While it was honestly grueling at times, it was also very exciting. We had to tackle difficult problems, yet we were able to leverage very cool technology for solutions. We were faced with the realities of early design decisions in our platform, yet we observed how well the vast majority of our original design had stood the test of time. And, it is here I must pause and pay homage to our legacy infrastructure provider – you know who you are. We had a significant set of infrastructure components that had run flawlessly for over 6 years without any outages. That’s a lot of uptime, folks!
Here are some key lessons I personally learned (or was at least reminded of) throughout this process:
- There’s no such thing as over-planning. Regardless of how much you prepare, things will still go wrong. Did things go wrong for us? At points along the way, yes. The first migration window, in fact, went three times as long as originally scheduled. We hit a snag we had just not planned for. All that planning and preparation, and yet we still found a scenario that had never occurred to us.
- There’s no such thing as over-communication. Regardless of how much you communicate, someone will still miss the message. We opted to break our communication plan into both global and customer-specific missives that aligned with our incremental migration strategy. We spent combined hours preparing and reviewing contact lists for each customer to make sure no one was missed. Yet, at the end of the day, some people were surprised by the outage. Things still worked out well, however. In fact, the vast majority of our customers experienced a much shorter downtime than was originally allotted.
- There’s no need to be afraid of the hard things. Instead, choose to do hard things well. We certainly were forced to tackle some hard things: Technology decisions with significant performance, scalability, and cost implications; Decisions that, if made incorrectly, could haunt us for years into the future; And any time data is involved (and to be fair, when isn’t it?), there is the potential for things to go very badly if not handled with extreme care. We had to do a lot of testing, a lot of trial and error, and a lot of contingency planning in case we were forced to rollback at any time. The point is, we faced the hard things and pressed through to the end.
- There’s something to be said for trusting your gut. When we were originally designing the platform, there were honestly times we struggled wondering if we were over-engineering certain features. It sure seemed as if we were, yet our collective gut told us to be prepared for growth. Fast forward 6 years, and I remain convinced we chose the right infrastructure partner in the beginning. I also remain convinced we chose the right multi-tenancy architecture. This architecture allowed us to migrate customers incrementally, in batch sizes of our choosing. That alone made it possible for us to afford the proper sensitivities to our larger customers when it came to downtime planning.

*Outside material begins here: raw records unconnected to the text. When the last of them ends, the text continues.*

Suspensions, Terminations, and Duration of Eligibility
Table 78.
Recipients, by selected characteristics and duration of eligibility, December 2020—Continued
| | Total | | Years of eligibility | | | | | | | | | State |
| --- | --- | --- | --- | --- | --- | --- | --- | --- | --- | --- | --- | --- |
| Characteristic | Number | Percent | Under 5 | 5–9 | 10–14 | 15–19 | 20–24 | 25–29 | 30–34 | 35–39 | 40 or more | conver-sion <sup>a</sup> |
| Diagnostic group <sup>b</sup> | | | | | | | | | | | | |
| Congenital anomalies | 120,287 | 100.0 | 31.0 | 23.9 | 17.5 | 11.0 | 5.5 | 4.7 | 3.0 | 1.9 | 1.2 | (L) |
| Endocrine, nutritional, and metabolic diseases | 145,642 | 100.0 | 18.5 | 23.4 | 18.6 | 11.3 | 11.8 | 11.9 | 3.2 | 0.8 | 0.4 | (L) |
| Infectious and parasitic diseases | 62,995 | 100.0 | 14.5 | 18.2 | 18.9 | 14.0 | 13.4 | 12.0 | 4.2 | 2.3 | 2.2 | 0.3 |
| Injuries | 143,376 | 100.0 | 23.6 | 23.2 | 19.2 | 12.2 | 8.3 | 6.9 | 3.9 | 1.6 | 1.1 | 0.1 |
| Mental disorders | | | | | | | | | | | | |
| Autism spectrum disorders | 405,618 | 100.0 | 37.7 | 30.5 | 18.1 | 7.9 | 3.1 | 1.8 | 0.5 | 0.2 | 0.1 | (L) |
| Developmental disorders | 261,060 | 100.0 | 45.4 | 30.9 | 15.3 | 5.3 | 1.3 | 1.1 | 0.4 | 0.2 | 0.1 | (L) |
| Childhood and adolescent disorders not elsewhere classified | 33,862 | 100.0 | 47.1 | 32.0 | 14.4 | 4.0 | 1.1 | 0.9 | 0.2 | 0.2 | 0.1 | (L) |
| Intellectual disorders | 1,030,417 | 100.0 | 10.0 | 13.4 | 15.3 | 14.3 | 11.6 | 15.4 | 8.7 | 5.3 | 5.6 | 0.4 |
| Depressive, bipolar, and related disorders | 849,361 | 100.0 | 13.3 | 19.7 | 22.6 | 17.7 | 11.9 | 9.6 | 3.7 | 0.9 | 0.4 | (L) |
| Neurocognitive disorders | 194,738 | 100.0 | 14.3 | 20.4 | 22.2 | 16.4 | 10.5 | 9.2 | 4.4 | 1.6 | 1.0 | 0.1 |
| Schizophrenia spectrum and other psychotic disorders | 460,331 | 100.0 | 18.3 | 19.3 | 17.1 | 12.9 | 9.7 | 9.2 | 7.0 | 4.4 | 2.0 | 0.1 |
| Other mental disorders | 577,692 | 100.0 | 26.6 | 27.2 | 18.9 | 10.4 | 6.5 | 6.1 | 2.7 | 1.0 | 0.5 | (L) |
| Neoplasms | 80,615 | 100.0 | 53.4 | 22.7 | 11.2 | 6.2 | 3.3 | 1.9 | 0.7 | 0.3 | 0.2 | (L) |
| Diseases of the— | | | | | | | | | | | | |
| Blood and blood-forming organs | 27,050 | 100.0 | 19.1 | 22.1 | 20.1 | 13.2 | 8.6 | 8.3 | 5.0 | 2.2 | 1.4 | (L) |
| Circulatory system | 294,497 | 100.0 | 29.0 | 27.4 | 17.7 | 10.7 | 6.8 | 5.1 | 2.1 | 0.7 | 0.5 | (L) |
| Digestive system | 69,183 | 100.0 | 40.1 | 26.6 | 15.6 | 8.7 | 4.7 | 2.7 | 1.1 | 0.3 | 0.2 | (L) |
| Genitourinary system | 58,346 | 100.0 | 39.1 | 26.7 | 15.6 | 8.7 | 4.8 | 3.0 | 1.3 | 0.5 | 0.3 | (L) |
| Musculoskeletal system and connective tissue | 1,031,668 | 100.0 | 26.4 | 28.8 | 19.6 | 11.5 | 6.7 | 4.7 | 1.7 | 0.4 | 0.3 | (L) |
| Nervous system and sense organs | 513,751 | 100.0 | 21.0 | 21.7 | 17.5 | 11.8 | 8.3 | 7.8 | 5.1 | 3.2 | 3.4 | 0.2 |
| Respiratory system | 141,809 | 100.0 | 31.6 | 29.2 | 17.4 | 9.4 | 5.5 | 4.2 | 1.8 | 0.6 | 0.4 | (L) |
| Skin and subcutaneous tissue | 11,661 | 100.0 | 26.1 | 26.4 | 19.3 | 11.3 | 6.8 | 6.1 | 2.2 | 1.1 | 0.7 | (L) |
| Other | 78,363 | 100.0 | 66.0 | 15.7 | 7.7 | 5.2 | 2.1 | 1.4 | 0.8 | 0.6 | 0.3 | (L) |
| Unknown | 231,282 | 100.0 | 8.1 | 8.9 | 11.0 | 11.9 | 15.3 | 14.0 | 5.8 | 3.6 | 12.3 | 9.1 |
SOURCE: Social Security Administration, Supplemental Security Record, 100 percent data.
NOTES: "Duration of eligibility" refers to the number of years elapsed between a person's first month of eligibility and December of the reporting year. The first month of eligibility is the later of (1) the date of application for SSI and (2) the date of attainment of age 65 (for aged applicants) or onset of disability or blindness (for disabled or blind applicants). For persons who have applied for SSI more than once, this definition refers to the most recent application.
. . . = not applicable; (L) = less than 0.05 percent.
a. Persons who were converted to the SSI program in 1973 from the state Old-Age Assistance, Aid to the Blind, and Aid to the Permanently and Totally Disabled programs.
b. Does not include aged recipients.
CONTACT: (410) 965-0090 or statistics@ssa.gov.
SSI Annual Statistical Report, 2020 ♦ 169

What was the final result? Over 100 database and applications components were successfully migrated, including our primary data and service tiers. We were delighted to see API response times drop to half their previous averages, and the consolidation of services was already projected to bring a similar reduction in infrastructure spend. We completed all the core migration efforts right before Thanksgiving, ahead of schedule and under budget, giving all of us one more very big thing for which to be thankful. In fact, the long Thanksgiving weekend was worth all the work leading up to it, because it was one of the quietest “ops” weekends in recent memory.
So, hats off to the team at Graphium, as well as to all of our customers who endured their respective periods of downtime during this migration. I’m thankful for everything we accomplished together in 2018, and I look forward to the exciting things coming in 2019.